The code for my final model is located in the seventh cell of the Jupyter notebook.
Here is a table representation of the model.
Layer | Description |
---|---|
Input | 32x32x3 RGB image |
Convolution 5x5 | 1x1 stride and padding, outputs 28x28x6 |
Max pooling | 2x2 stride, outputs 14x14x6 |
RELU | |
Convolution 5x5 | 1x1 stride and padding, outputs 10x10x16 |
Max pooling | 2x2 stride, outputs 5x5x16 |
RELU | |
Flatten | Outputs 400x1 |
Fully connected | Input 400, output 120 |
RELU | |
Fully connected | Input 120, output 84 |
RELU | |
Fully connected | Input 84, output 43 |
Softmax |
####3. Model training
The code for training the model is located in the ninth through twelfth cell of the Jupyter notebook.
To train the model, I used an the default AdamOptimizer routine from the LeNet lab. I have a very fast laptop, but I don't have an NVIDIA graphics card, so I trained the models on CPU, thus, I found that with a BATCH_SIZE value of 40, I achieved best epoch performance. I'm not exactly sure what the limitation was, as I have 16GB of ram in this machine and memory usage of the python process didn't seem to change based upon the BATCH_SIZE setting, but the further I increased this parameter, the slower each epoch ran.
I chose 20 epochs because that was about the point where I could tell the validation accuracy would plateau.
####4. Solution approach The code for calculating the accuracy of the model is located in the twelfth cell of the Jupyter notebook.
My final model results were:
- validation set accuracy of 93.9%
- test set accuracy of 90.6%
As noted above, I first tried an iterative process to 'improve' upon the LeNet model architecture, but none of those iterations ended up improving the validation accuracy!
I settled upon the LeNet architecture because according to the intro videos to the lesson, they should be able to give about 93-95% accuracy, which was the minimum required. I explored potentially implementing some of the more modern architectures such as AlexNet, GoogLeNet, ResNet, etc, but they appeared to be much too complicated for this simple project. I believe the point of this project was to get us familiar with how a CNN model works, and I have a much more intimate feel for them after doing this project.

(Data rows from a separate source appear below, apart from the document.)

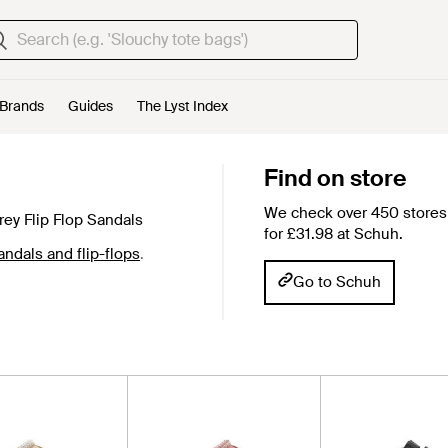
Brands
Guides
The Lyst Index
Find on store
We check over 450 stores 
ey Flip Flop Sandals
for £31.98 at Schuh.
dals and flip-flops
.
Go to Schuh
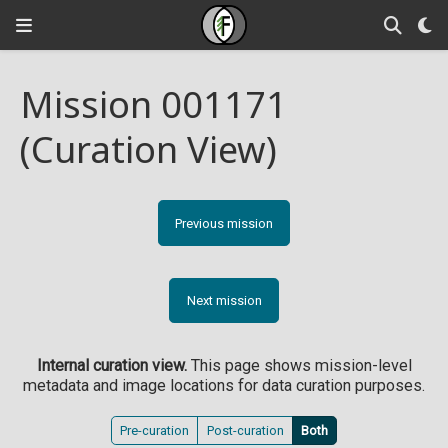
Mission 001171
(Curation View)
Previous mission
Next mission
Internal curation view.
This page shows mission-level
metadata and image locations for data curation purposes.
Pre-curation
Post-curation
Both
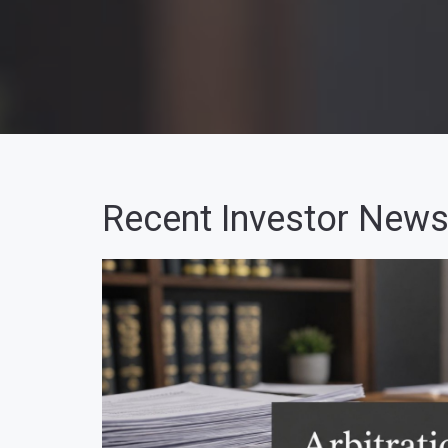
Recent Investor News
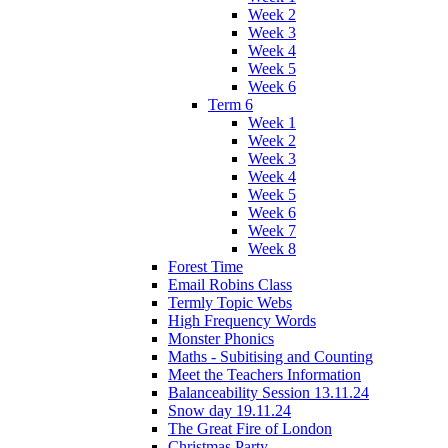
Week 2
Week 3
Week 4
Week 5
Week 6
Term 6
Week 1
Week 2
Week 3
Week 4
Week 5
Week 6
Week 7
Week 8
Forest Time
Email Robins Class
Termly Topic Webs
High Frequency Words
Monster Phonics
Maths - Subitising and Counting
Meet the Teachers Information
Balanceability Session 13.11.24
Snow day 19.11.24
The Great Fire of London
Christmas Party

###Test a Model on New Images
####1. Acquiring new images
Here are five German traffic signs that I found on the web from the site: http://www.gettingaroundgermany.info/zeichen.shtml I figured these would be nice images because they are very clean. I didn't intentionally choose images that would be difficult to classify. These images have much less noise and other 'real-world' artifacts in them than the test and training set (I didn't look at every image in the data sets so maybe this is a false assumption) These images also are of high contrast ratio, and that probably helped make them easier to classify.
####2. Performance on new images
The code for making predictions on my final model is located in the sixteenth cell of the Jupyter notebook.
Here are the results of the prediction:
Image | Prediction |
---|---|
No passing | No passing |
No over 3.5 tons | No over 3.5 tons |
Priority road | Priority road |
Road work | Road work |
Wild animal crossing | Wild animal crossing |
The model was able to correctly guess 5 of the 5 traffic signs, which gives an accuracy of 100%!! This compares favorably to the accuracy on the test set of 90%.
####3. Model certainty
For softmax probabilities, I only output the top 3 for each image, because the certainty for each image was roughly 100%. I will omit graphs and tables showing this because it would be a waste of space. The actual and guessed index for each image is shown in cell 17 of the Jupyter notebook.